### INFORMATION SUPPLIED
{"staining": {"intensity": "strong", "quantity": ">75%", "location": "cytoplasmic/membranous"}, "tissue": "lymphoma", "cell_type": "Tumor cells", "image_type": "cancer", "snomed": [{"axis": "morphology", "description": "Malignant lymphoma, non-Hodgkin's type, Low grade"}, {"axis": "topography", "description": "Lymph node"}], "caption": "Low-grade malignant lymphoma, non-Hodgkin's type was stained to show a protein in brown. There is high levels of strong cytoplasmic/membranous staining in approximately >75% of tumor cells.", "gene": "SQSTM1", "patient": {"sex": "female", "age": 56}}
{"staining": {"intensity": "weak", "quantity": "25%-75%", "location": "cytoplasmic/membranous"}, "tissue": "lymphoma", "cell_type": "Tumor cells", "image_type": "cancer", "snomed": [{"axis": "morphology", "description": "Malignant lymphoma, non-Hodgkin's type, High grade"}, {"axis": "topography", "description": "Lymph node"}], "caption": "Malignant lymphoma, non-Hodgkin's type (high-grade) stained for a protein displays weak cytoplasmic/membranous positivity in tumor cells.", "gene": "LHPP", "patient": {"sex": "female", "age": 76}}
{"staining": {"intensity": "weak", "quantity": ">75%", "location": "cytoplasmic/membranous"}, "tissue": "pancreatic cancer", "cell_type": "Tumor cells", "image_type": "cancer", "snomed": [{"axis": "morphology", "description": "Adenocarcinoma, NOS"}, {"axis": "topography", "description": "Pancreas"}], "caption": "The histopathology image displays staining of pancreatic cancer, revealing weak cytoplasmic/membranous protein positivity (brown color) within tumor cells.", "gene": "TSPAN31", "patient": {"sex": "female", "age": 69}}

### TASK DIRECTIONS
Working from the listing above, pick out every line that has "stained" and copy it.

### REPLY
{"staining": {"intensity": "strong", "quantity": ">75%", "location": "cytoplasmic/membranous"}, "tissue": "lymphoma", "cell_type": "Tumor cells", "image_type": "cancer", "snomed": [{"axis": "morphology", "description": "Malignant lymphoma, non-Hodgkin's type, Low grade"}, {"axis": "topography", "description": "Lymph node"}], "caption": "Low-grade malignant lymphoma, non-Hodgkin's type was stained to show a protein in brown. There is high levels of strong cytoplasmic/membranous staining in approximately >75% of tumor cells.", "gene": "SQSTM1", "patient": {"sex": "female", "age": 56}}
{"staining": {"intensity": "weak", "quantity": "25%-75%", "location": "cytoplasmic/membranous"}, "tissue": "lymphoma", "cell_type": "Tumor cells", "image_type": "cancer", "snomed": [{"axis": "morphology", "description": "Malignant lymphoma, non-Hodgkin's type, High grade"}, {"axis": "topography", "description": "Lymph node"}], "caption": "Malignant lymphoma, non-Hodgkin's type (high-grade) stained for a protein displays weak cytoplasmic/membranous positivity in tumor cells.", "gene": "LHPP", "patient": {"sex": "female", "age": 76}}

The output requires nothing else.